1. On the face of it, the iPhone 5 looks almost identical to its predecessor, but is 18% thinner and 20% lighter than the iPhone 4S. The screen is ever so slightly taller (measuring 4 inches from corner to corner), but the width remains the same.

2. The dock connector, which you use to plug your phone into a charger cable or iPod dock, has changed for the first time since 2003. Which means – you guessed it – that the iPhone 5 won’t be compatible with any existing chargers or docks you might have. Adaptor cables will be available for £25.

3. Inside its aluminium frame, the iPhone 5 packs a powerful punch in the shape of its new A6 processor. Apple claim that the new chip doubles both CPU and graphics performance. This should also boost the performance of its 8-megapixel camera.

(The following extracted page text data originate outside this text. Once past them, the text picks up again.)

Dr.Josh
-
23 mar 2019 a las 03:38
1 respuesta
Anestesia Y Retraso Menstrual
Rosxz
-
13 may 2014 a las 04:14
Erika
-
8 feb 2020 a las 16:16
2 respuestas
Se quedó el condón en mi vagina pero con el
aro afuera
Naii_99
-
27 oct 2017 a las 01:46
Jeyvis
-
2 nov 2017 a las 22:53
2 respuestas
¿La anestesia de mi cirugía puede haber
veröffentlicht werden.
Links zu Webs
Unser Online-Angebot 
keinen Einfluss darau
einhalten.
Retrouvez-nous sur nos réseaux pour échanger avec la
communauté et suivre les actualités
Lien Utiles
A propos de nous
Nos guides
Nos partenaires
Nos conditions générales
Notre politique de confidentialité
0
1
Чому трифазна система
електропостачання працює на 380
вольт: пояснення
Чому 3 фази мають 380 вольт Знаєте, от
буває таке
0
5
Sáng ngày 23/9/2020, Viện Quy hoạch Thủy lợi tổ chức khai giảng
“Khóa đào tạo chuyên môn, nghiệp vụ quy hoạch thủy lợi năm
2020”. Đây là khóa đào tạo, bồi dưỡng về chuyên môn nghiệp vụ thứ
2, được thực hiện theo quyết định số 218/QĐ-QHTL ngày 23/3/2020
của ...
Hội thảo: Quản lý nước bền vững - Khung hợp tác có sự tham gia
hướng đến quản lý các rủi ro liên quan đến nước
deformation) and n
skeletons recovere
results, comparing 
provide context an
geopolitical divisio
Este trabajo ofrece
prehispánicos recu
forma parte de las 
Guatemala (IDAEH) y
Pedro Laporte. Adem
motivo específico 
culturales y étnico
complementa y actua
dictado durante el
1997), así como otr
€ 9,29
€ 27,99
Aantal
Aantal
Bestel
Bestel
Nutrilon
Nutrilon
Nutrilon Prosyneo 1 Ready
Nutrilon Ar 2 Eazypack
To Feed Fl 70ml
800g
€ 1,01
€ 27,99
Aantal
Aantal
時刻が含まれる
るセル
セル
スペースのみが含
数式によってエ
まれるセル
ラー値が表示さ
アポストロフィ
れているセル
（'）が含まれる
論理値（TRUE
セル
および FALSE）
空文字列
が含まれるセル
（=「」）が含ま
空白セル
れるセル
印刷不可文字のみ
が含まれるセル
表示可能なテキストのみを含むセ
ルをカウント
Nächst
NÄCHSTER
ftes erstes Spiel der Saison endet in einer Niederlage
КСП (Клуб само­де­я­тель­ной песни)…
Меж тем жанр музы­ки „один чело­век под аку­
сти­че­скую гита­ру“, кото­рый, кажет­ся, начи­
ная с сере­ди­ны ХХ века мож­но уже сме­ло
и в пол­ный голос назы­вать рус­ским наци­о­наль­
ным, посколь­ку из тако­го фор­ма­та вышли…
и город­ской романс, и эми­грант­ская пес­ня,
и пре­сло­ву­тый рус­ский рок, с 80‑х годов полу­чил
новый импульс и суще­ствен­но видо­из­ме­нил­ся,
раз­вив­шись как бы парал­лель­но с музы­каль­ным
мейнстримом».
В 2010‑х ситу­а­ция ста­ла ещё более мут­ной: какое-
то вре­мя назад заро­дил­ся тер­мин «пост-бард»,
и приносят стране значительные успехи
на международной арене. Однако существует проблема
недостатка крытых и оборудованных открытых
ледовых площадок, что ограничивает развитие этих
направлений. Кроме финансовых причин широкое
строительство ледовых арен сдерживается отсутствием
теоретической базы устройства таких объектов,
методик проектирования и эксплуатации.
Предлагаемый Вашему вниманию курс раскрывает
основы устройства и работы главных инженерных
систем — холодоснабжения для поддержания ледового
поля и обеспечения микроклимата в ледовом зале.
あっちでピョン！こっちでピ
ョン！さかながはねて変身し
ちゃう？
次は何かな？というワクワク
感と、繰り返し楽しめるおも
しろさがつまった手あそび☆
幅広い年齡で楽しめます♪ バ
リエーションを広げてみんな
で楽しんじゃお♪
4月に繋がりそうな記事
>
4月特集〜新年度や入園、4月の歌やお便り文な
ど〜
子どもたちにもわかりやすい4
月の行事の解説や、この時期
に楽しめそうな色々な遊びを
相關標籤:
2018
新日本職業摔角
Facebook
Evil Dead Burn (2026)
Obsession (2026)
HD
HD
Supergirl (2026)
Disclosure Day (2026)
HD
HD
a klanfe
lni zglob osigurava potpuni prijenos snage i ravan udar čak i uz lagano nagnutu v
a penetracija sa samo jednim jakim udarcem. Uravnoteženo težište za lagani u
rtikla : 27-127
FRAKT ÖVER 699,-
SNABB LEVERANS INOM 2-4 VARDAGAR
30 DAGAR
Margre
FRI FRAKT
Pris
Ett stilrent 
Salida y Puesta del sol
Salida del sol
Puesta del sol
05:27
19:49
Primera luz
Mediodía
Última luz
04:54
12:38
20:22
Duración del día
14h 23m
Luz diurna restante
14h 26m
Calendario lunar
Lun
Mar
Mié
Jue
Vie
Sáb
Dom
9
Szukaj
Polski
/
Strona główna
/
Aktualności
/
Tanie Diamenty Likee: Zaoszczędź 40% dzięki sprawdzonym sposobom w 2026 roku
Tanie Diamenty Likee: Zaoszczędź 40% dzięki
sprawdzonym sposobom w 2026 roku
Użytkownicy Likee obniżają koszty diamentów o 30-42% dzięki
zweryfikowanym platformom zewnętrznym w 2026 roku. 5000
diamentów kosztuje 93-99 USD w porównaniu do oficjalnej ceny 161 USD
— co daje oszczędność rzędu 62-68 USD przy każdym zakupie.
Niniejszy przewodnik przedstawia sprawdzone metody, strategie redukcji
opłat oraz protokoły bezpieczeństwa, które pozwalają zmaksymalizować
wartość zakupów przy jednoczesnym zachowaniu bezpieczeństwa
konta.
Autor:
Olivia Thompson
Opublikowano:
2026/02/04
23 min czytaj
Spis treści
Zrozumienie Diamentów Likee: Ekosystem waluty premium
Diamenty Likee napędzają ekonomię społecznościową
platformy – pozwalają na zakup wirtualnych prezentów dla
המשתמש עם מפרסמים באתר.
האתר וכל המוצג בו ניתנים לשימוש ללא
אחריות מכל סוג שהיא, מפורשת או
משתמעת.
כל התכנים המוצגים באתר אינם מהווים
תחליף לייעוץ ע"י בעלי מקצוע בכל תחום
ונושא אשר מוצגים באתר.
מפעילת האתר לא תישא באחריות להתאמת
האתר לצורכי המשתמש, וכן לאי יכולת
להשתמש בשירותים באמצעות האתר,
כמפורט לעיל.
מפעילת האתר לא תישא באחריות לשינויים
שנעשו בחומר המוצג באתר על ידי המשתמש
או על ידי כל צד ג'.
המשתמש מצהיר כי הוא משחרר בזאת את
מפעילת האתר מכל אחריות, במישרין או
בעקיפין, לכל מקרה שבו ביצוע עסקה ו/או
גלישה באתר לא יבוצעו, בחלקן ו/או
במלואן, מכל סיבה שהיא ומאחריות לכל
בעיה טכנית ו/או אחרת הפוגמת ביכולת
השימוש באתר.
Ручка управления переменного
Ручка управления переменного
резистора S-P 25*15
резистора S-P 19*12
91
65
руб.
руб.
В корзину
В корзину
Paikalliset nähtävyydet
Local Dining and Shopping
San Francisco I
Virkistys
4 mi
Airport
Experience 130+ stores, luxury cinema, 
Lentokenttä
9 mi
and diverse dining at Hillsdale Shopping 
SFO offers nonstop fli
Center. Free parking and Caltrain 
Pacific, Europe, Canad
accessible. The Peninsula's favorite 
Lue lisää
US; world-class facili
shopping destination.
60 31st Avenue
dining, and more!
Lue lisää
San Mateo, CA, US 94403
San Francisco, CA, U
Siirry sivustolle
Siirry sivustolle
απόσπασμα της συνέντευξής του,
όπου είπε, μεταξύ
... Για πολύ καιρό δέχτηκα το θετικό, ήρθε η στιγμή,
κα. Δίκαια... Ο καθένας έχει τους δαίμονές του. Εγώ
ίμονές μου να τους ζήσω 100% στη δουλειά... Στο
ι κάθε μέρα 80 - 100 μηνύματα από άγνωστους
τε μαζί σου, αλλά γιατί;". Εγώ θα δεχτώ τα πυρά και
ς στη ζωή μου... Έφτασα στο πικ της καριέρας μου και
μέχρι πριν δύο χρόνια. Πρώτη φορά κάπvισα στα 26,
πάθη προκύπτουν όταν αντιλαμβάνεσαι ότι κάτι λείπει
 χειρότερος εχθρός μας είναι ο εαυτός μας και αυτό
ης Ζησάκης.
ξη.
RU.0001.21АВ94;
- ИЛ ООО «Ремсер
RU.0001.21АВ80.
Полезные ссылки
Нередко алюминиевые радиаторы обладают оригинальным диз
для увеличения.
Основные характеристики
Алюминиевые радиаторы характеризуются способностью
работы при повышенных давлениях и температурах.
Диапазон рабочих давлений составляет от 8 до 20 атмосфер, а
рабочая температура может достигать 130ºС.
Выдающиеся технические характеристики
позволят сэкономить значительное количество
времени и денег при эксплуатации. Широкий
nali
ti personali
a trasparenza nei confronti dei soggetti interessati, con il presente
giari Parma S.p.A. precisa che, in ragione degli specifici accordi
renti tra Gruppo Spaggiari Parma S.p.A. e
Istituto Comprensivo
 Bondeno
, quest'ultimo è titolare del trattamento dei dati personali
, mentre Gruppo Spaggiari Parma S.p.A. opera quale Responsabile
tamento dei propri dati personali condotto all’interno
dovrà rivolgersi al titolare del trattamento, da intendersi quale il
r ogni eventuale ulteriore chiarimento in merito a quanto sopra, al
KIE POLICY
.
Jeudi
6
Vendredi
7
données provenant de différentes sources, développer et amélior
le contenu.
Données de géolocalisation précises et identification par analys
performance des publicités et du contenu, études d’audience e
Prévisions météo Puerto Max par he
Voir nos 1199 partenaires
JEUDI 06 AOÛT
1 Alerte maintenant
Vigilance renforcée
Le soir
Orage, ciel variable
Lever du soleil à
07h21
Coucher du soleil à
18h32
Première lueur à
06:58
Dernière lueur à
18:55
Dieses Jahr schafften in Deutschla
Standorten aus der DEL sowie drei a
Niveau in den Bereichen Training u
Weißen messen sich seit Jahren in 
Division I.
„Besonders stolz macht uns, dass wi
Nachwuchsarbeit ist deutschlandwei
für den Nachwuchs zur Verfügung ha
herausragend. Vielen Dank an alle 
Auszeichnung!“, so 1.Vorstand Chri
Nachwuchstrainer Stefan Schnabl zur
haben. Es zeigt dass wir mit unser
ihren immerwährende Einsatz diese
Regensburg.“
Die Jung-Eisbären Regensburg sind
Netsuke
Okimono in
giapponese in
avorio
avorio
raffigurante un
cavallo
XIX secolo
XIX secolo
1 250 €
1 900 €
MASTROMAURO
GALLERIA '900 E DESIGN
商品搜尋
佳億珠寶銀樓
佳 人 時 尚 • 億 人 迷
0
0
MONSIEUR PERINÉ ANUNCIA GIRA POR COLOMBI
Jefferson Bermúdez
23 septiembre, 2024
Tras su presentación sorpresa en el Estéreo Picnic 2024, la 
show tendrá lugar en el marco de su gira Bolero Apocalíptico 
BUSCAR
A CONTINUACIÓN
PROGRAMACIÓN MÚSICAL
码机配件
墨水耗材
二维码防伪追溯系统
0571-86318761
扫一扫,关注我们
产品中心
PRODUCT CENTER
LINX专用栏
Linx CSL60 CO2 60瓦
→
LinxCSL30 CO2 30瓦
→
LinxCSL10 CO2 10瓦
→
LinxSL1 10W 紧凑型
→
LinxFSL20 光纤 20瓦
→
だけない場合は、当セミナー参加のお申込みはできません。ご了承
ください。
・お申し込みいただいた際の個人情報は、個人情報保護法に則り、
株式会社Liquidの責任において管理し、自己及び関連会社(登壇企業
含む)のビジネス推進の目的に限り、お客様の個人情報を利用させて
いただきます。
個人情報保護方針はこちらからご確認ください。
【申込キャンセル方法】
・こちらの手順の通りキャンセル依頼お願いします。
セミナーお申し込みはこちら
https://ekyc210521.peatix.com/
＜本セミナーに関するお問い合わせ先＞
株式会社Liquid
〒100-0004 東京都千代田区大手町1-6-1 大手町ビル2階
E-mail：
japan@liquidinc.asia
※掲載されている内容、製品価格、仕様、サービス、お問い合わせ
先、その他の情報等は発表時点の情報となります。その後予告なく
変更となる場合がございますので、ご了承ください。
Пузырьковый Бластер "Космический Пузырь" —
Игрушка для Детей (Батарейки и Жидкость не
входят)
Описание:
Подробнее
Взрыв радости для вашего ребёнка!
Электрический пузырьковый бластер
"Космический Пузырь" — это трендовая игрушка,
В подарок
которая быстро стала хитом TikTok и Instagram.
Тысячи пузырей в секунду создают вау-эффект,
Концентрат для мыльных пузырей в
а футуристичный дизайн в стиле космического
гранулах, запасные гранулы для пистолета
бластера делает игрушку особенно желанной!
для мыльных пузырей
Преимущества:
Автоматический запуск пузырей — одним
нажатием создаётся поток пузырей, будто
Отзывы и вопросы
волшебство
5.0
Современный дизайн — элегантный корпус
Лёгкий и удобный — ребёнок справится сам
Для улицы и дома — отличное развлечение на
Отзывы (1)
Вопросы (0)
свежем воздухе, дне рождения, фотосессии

4. An unlocked iPhone 5 will set you back a bank balance-draining £529 (16 GB), £599 (32 GB) or £699 (64GB). Pay Monthly users can expect significantly discounted handsets on two-year contracts when providers announce prices over the coming days. But let’s face it, it still won’t come cheap.

5. Experts reckon this is the last major iPhone launch we’ll see: new incarnations can’t get any thinner than the width of a headphone jack, and Lithium-ion battery technology is as advanced as it’s likely to get. Any improvements are likely to come on the software side, where the key will be to do more while using less power.